Download this assignment as a Microsoft Word doc.
About the scrapbook
The digital scrapbook comprises a series of Google doc templates, which you will save in your student folder in Google Drive. It is a place for you to collect materials from the course that you find meaningful, useful, or interesting, as well as to reflect on what you’re learning.
In the scrapbook, you can:
- copy and paste passages or upload images from course materials (carefully cited, of course)
- paraphrase text or otherwise summarize ideas from the course materials (again carefully cited)
- take notes on course materials and class sessions
- begin to formulate your research paper
- reflect on your learning
Why is this scrapbook important?
Assuming you meet the minimum requirements for each chapter, you are welcome (and encouraged!) to use this scrapbook in any way that is meaningful to you in processing the course materials and class sessions.
This scrapbook is a place where you can undertake these important learning tasks:
- Make connections:
- among items in a single chapter
- across chapters
- across course materials
- across courses
- among course materials and current events/cultural phenomena
- Practice critical thinking.
- Raise big questions you wish to answer—and start to answer them with evidence from course materials.
- Identify patterns or discontinuities among people/events/phenomena
- Challenge an author’s or historical figure’s assumptions or premises
- Evaluate competing claims about cause and effect
- Connect what we’re reading in class to your selected theme.
- Analyze images, songs, texts, or artifacts
- Reflect.
- Pause to consider how learning about the past (or a new interpretation of it) makes you feel, especially if that knowledge disrupts your previous understanding or triggers strong emotions for another reason.
- Consider how your ancestors (wherever in the world they may have been, but especially if they were in the U.S.) might have reacted to the events we’re learning about in class.
- Consider how events in the past may connect to your own life experiences—for example, because those events may have influenced the opportunities available to you, or maybe you see similarities between public unrest then and now.
- Prepare for your final project.
- Draft research questions
- Note links or sections of course materials to revisit later
- Copy/paste from the textbook and add your own thoughts/commentary
- Collect links to primary and secondary sources
How to use this scrapbook
Make a copy of the relevant chapter template
Each chapter will have a template that you will copy from this Google Drive folder.
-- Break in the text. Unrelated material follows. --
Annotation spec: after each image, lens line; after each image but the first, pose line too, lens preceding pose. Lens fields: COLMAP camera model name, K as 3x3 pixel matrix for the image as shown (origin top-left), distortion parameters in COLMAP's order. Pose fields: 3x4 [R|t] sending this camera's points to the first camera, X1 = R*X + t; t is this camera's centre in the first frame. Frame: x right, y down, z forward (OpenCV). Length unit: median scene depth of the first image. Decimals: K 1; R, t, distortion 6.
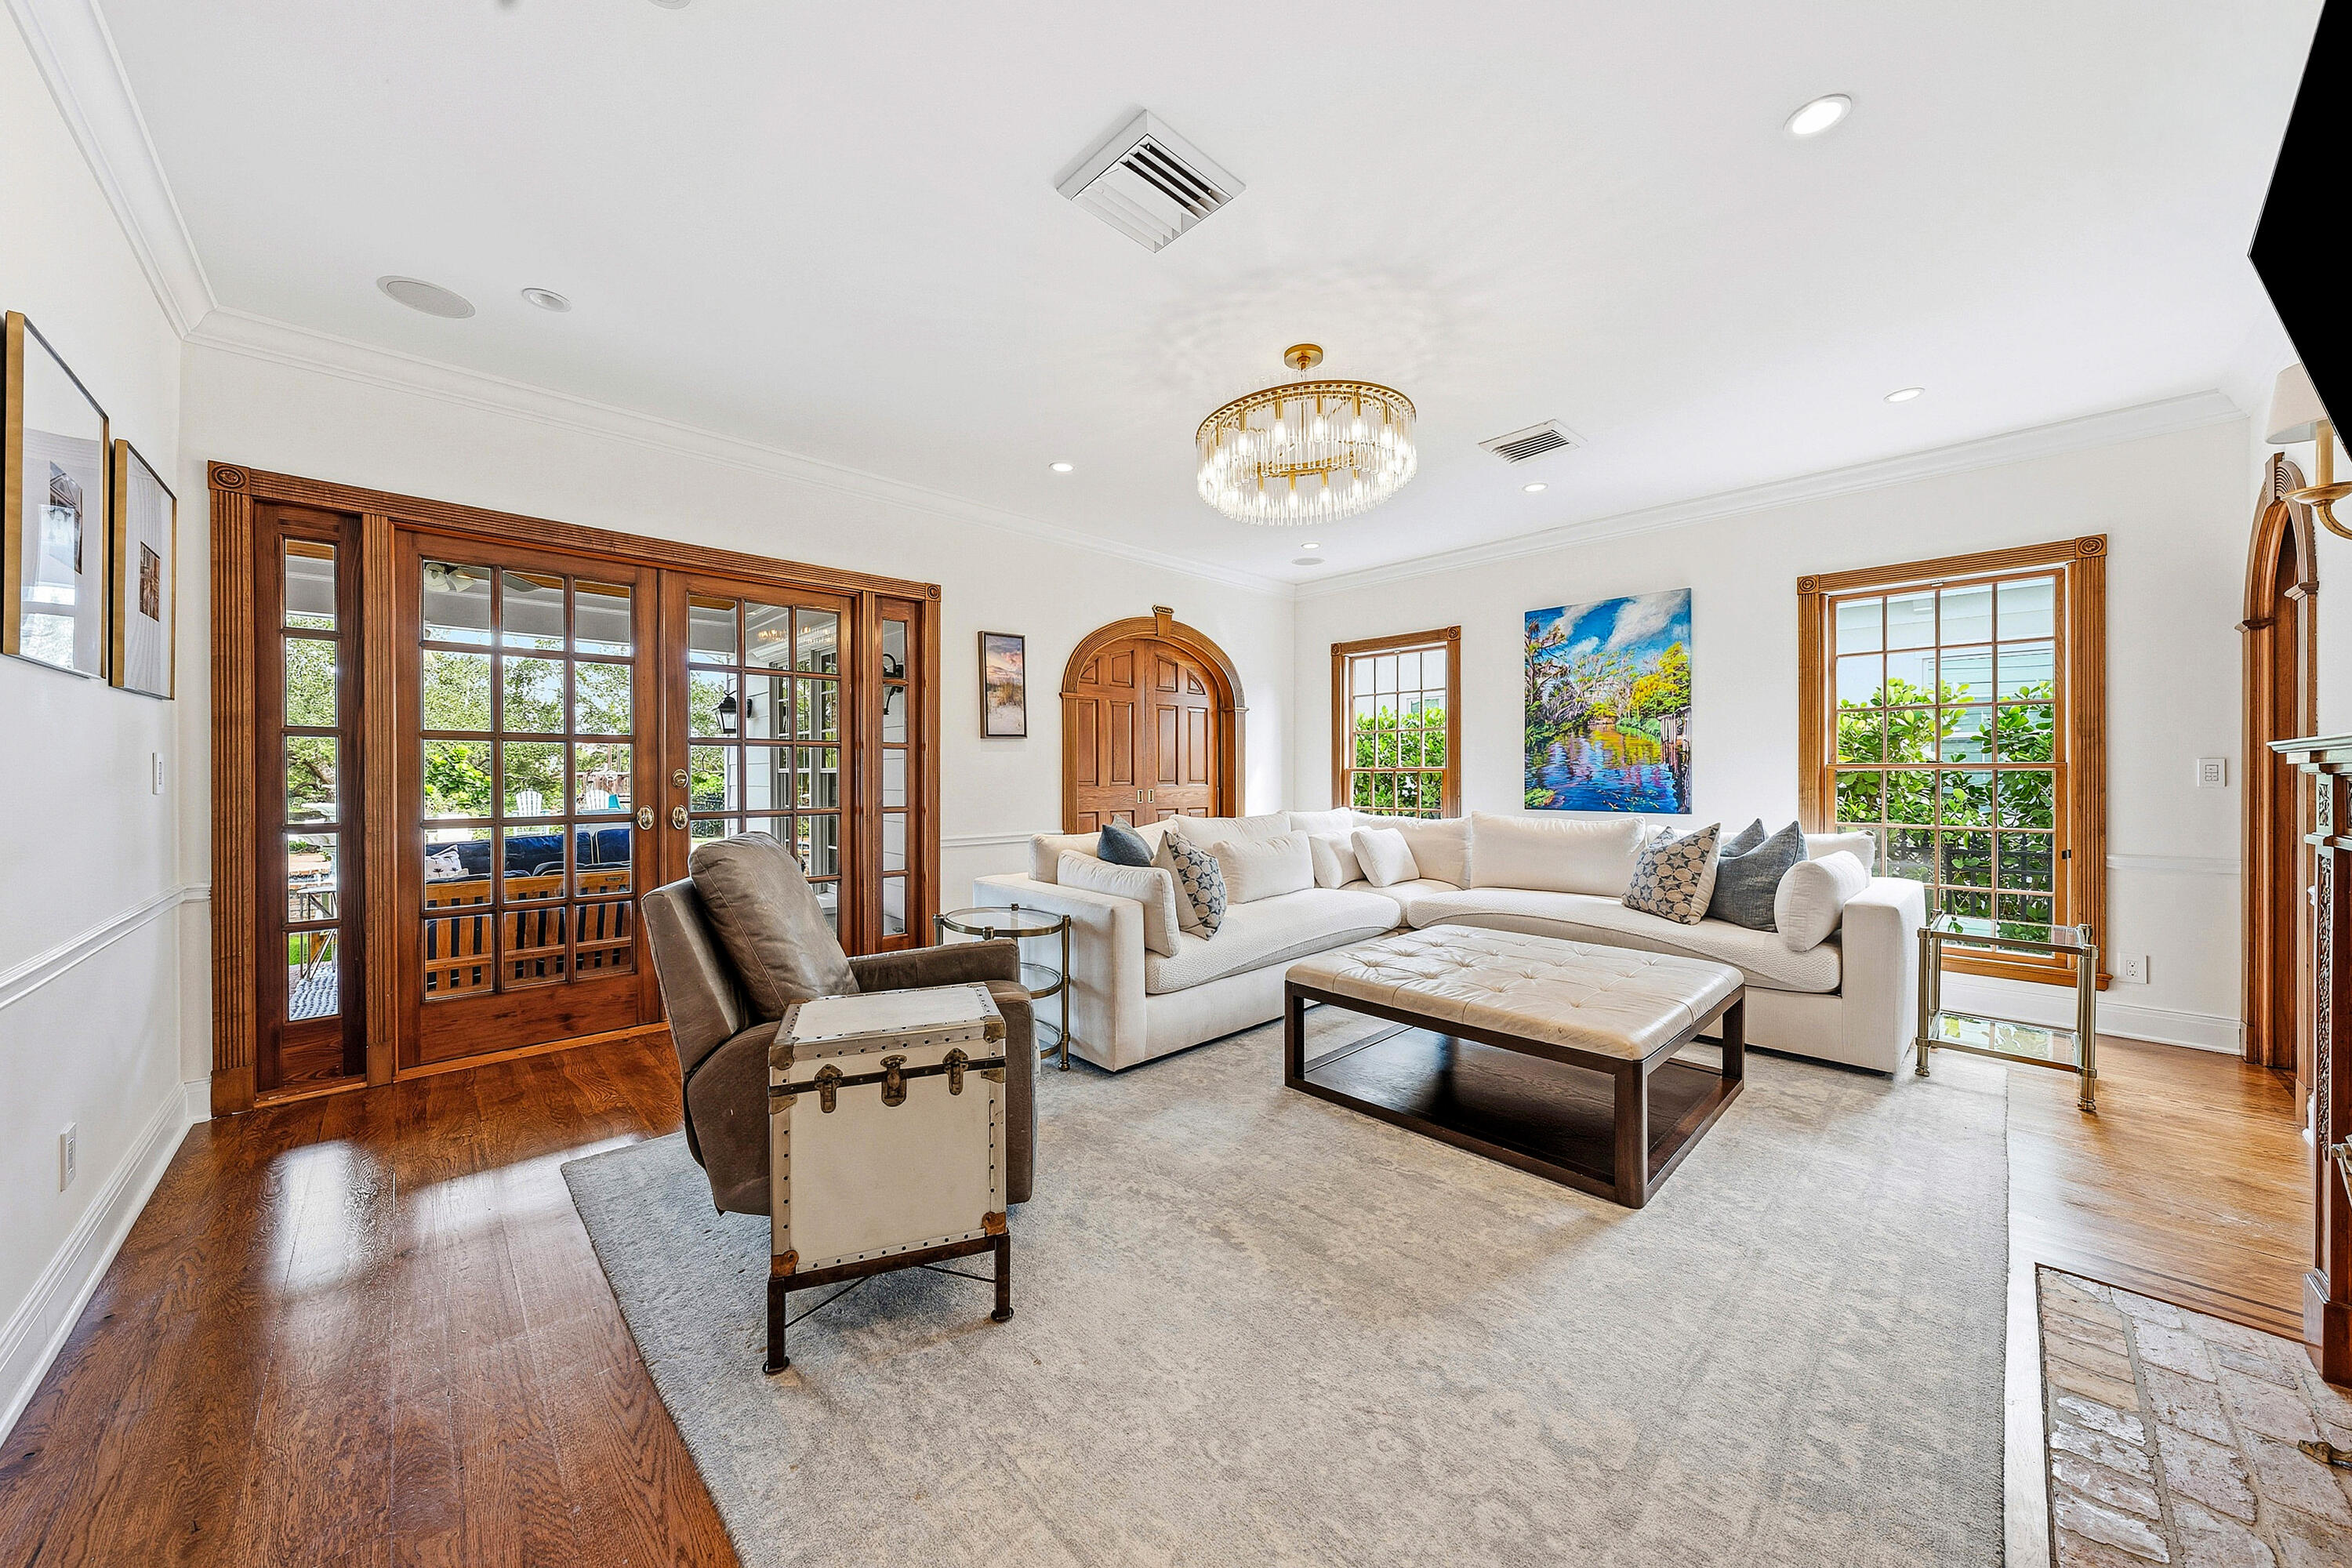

To make a copy, follow these instructions.
Completing each chapter template
Each chapter template has several sections. Follow the instructions in each template carefully. In most cases, you’ll find the first section is required, while the second and third sections let you select among a few options.
How will this scrapbook be graded?
Dr. Madsen and Noah will look at your digital scrapbook and provide frequent feedback on portions of it. Twice during the semester, you will write a reflective cover letter in which you evaluate your digital scrapbook and assign yourself a grade.* You’ll receive instructions on what to include in those letters later in the semester.
At the end of the semester, you’ll write a more formal reflection on the process of keeping and using a digital scrapbook. Again, you’ll receive instructions on what to include closer to the reflection’s due date.
*Dr. Madsen and Noah reserve the right to adjust grades to ensure equitable assessment across students in the class.